Instructions for the task: Starting at the first line and ending at the one with "using <b>AutoFont</b>. </p>", give the lines of the listing again exactly, and nothing else; skip the pictures.

Exercise data:

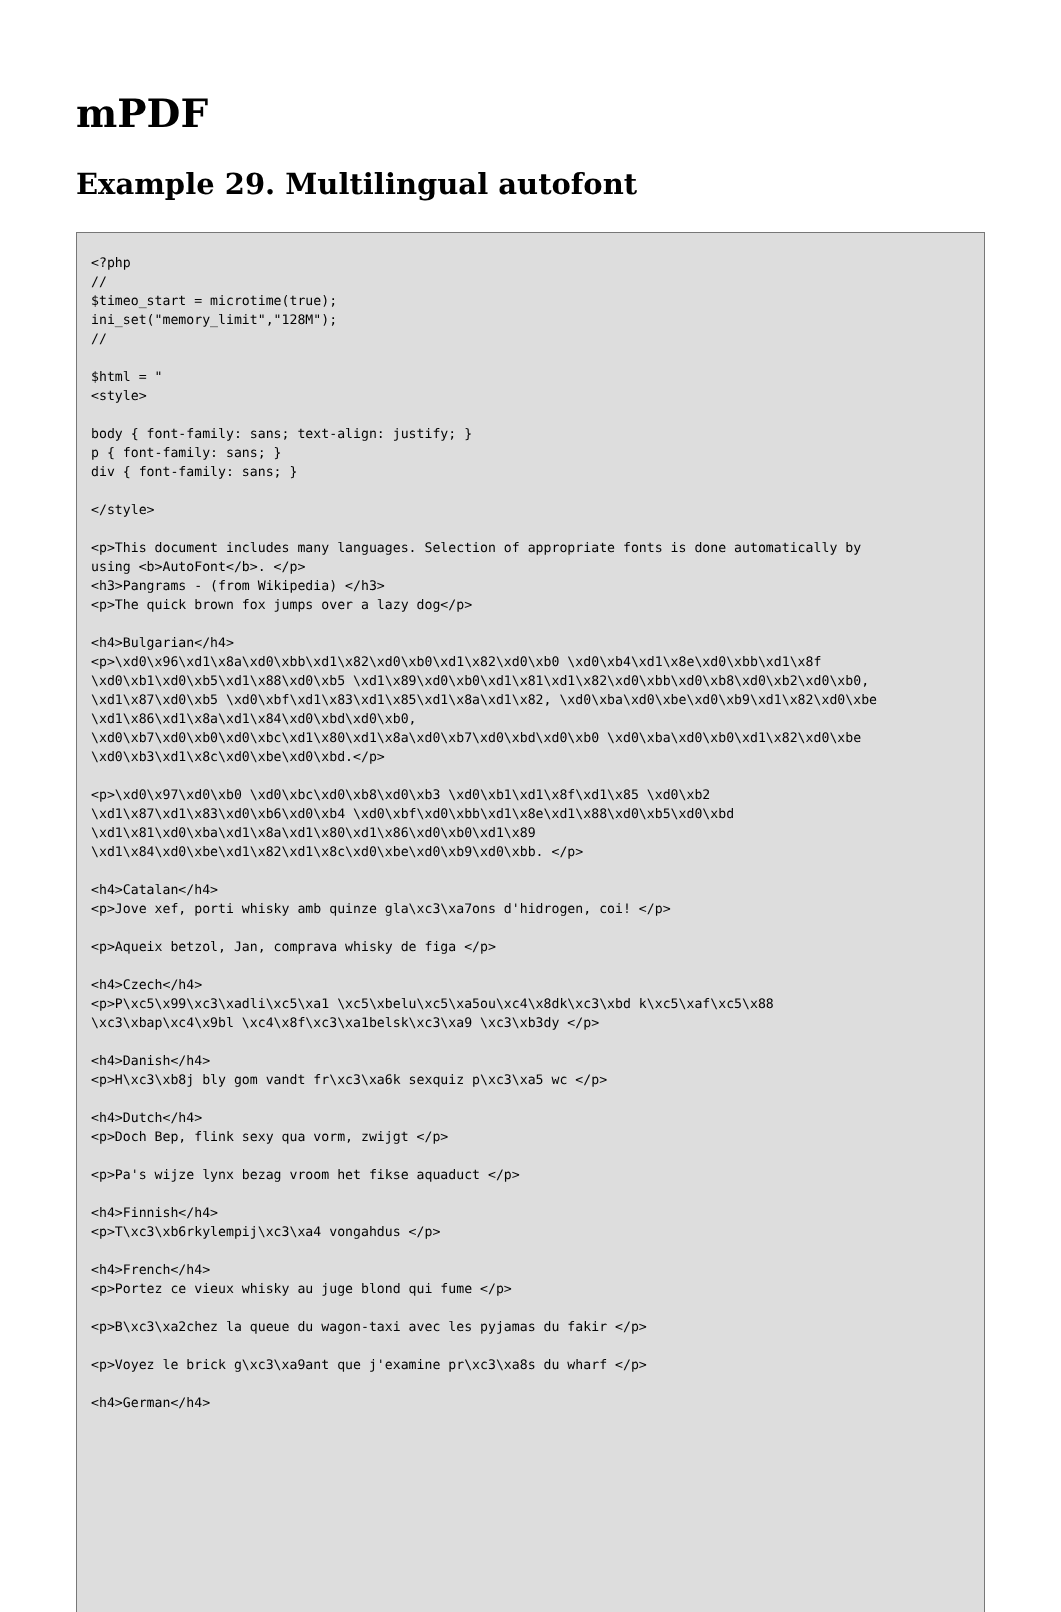mPDF
Example 29. Multilingual autofont
<?php
//
$timeo_start = microtime(true);
ini_set("memory_limit","128M");
//

$html = "
<style>

body { font-family: sans; text-align: justify; }
p { font-family: sans; }
div { font-family: sans; }

</style>

<p>This document includes many languages. Selection of appropriate fonts is done automatically by
using <b>AutoFont</b>. </p>
<h3>Pangrams - (from Wikipedia) </h3>
<p>The quick brown fox jumps over a lazy dog</p>

<h4>Bulgarian</h4>
<p>\xd0\x96\xd1\x8a\xd0\xbb\xd1\x82\xd0\xb0\xd1\x82\xd0\xb0 \xd0\xb4\xd1\x8e\xd0\xbb\xd1\x8f
\xd0\xb1\xd0\xb5\xd1\x88\xd0\xb5 \xd1\x89\xd0\xb0\xd1\x81\xd1\x82\xd0\xbb\xd0\xb8\xd0\xb2\xd0\xb0,
\xd1\x87\xd0\xb5 \xd0\xbf\xd1\x83\xd1\x85\xd1\x8a\xd1\x82, \xd0\xba\xd0\xbe\xd0\xb9\xd1\x82\xd0\xbe
\xd1\x86\xd1\x8a\xd1\x84\xd0\xbd\xd0\xb0,
\xd0\xb7\xd0\xb0\xd0\xbc\xd1\x80\xd1\x8a\xd0\xb7\xd0\xbd\xd0\xb0 \xd0\xba\xd0\xb0\xd1\x82\xd0\xbe
\xd0\xb3\xd1\x8c\xd0\xbe\xd0\xbd.</p>

<p>\xd0\x97\xd0\xb0 \xd0\xbc\xd0\xb8\xd0\xb3 \xd0\xb1\xd1\x8f\xd1\x85 \xd0\xb2
\xd1\x87\xd1\x83\xd0\xb6\xd0\xb4 \xd0\xbf\xd0\xbb\xd1\x8e\xd1\x88\xd0\xb5\xd0\xbd
\xd1\x81\xd0\xba\xd1\x8a\xd1\x80\xd1\x86\xd0\xb0\xd1\x89
\xd1\x84\xd0\xbe\xd1\x82\xd1\x8c\xd0\xbe\xd0\xb9\xd0\xbb. </p>

<h4>Catalan</h4>
<p>Jove xef, porti whisky amb quinze gla\xc3\xa7ons d'hidrogen, coi! </p>

<p>Aqueix betzol, Jan, comprava whisky de figa </p>

<h4>Czech</h4>
<p>P\xc5\x99\xc3\xadli\xc5\xa1 \xc5\xbelu\xc5\xa5ou\xc4\x8dk\xc3\xbd k\xc5\xaf\xc5\x88
\xc3\xbap\xc4\x9bl \xc4\x8f\xc3\xa1belsk\xc3\xa9 \xc3\xb3dy </p>

<h4>Danish</h4>
<p>H\xc3\xb8j bly gom vandt fr\xc3\xa6k sexquiz p\xc3\xa5 wc </p>

<h4>Dutch</h4>
<p>Doch Bep, flink sexy qua vorm, zwijgt </p>

<p>Pa's wijze lynx bezag vroom het fikse aquaduct </p>

<h4>Finnish</h4>
<p>T\xc3\xb6rkylempij\xc3\xa4 vongahdus </p>

<h4>French</h4>
<p>Portez ce vieux whisky au juge blond qui fume </p>

<p>B\xc3\xa2chez la queue du wagon-taxi avec les pyjamas du fakir </p>

<p>Voyez le brick g\xc3\xa9ant que j'examine pr\xc3\xa8s du wharf </p>

<h4>German</h4>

Finished exercise:
mPDF
Example 29. Multilingual autofont
<?php
//
$timeo_start = microtime(true);
ini_set("memory_limit","128M");
//

$html = "
<style>

body { font-family: sans; text-align: justify; }
p { font-family: sans; }
div { font-family: sans; }

</style>

<p>This document includes many languages. Selection of appropriate fonts is done automatically by
using <b>AutoFont</b>. </p>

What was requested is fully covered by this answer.